It’s tragic. It’s terrible. But in 2024, being pro-life is becoming a losing issue for conservative politicians.
In fact, this has been clear ever since the disastrous failure of the expected “Red Wave” in 2022. It is for this very reason that Trump himself has recently changed his stance on the issue so radically, prompting some conservatives to follow suit.
These conservatives remember that, despite a failing economy, soluble border, failing domestic and foreign policy, and a host of other disastrous leftist policies, Democrats in the last four years were able to maintain power over one thing: abortion.
Never mind, of course, that if our nation be so marred by in-fighting as to fall to foreign “abortion rights.”

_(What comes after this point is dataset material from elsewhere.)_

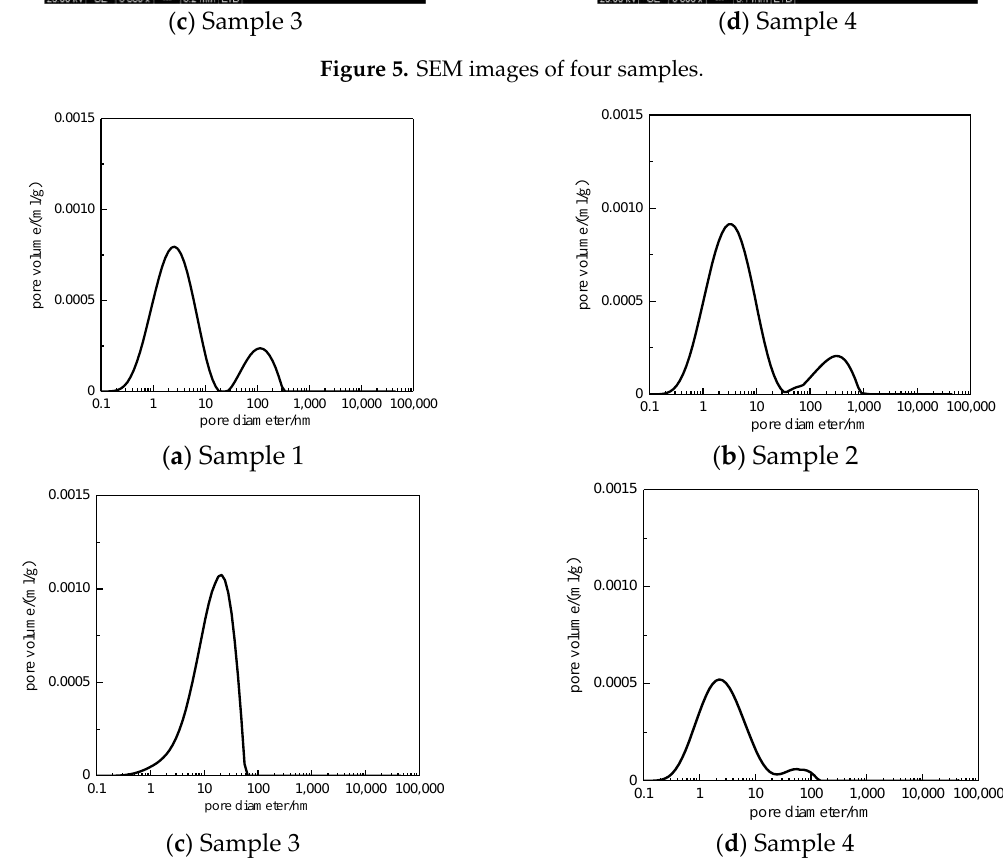
Figure 5. SEM images of four samples.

While the sanctity of human life must be defended, the battle over abortion rights is eating our country alive. If moral absolutism should sell out America’s sovereignty, the nations that are likely to rule us, be it China, Russia, or some other state, will have no interest in picking up where pro-life left off.

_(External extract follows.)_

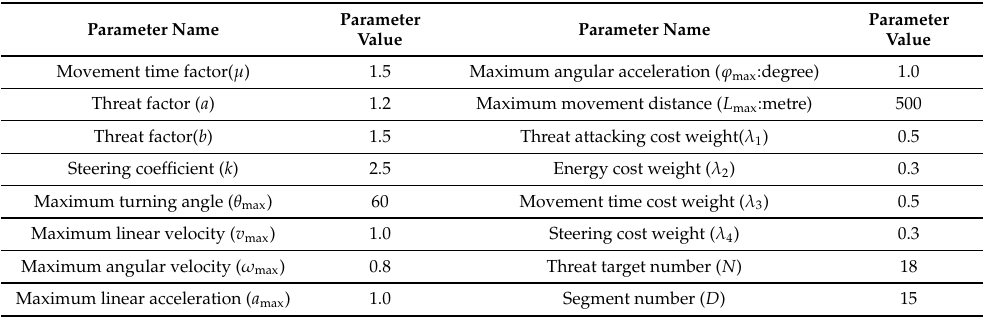
Table 5. Parameters settings for path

But here’s the thing: this issue doesn’t have to divide Americans. In fact, it could have quite the opposite effect.
If protecting the unborn is the goal, then our strategy needs to pursue diplomacy, not total victory. A strong place to start for this is in the cases of rape, incest, and threat to the mother’s life. More specifically, we should have legal exceptions for abortion in such situations.
Data from the pro-life Charlotte Lozier Institute reports 95.9% of abortions are for elective reasons; however, ads about why abortion should be maintained almost always cite the heartbreaking 4% as the norm.
While there are certainly philosophical and theological arguments that could be made against these exceptions, the truth is that your political career is going to be in rough shape if you go out and argue against them. To be stuck in a fight to the death against these niche situations is to inhibit the much more obtainable protection of the 95.9%. Let us first procure their safety first before moving toward more strenuous goals.
Our strategy doesn’t have to be tied to bans. Rather, it can aim toward slow change that will one day render the institution of abortion a shell of its former self.
The Guttmacher Institute, a research and policy organization, reported in 2023 that over 72.7% of abortions occur for women with family incomes less than 200% of the federal poverty level — roughly $72,400 for a family of four. An astounding 41.8% of those abortions were for women with a family income of less than 100% of the federal poverty level — roughly $31,200 for a family of four. It doesn’t take a genius to see the relation here: poverty and abortion rates go hand in hand.
Education is another factor strongly correlated with abortion rates.
Multiple studies have suggested a connection between these two across the West. A study run on three age cohorts in Finland in 2015 by the London School of Economics and Political Science found an astoundingly strong connection between a woman’s education level and her likelihood of having an abortion.
“The cohort abortion rates standardized for education showed that it is likely that, without the increase in education in Finland, relatively more abortions would have occurred in the later cohorts,” the study reads. “Thus, part of the decline in abortion rates in the country is attributable to the changing educational composition of the population.”
Both decreased income and education correlate with increased abortion rates. If we can make improvements in these areas, then we can not only bring down the number of abortions nationally but also solve other issues of innate significance while we are at it.
Pro-choice advocates cannot argue against economic and educational advancements the same way they can against abortion bans, for these are goals that all — Right and Left — can agree are in the nation’s best interest.
If we can rethink how we approach the pro-life movement, not only can we bring down abortion, but we can also help to solve other critical issues. It isn’t a perfect solution, but it’s a start, and if the government can testify to anything, it’s that getting started is the hardest part.
James Joski is a freshman studying the liberal arts.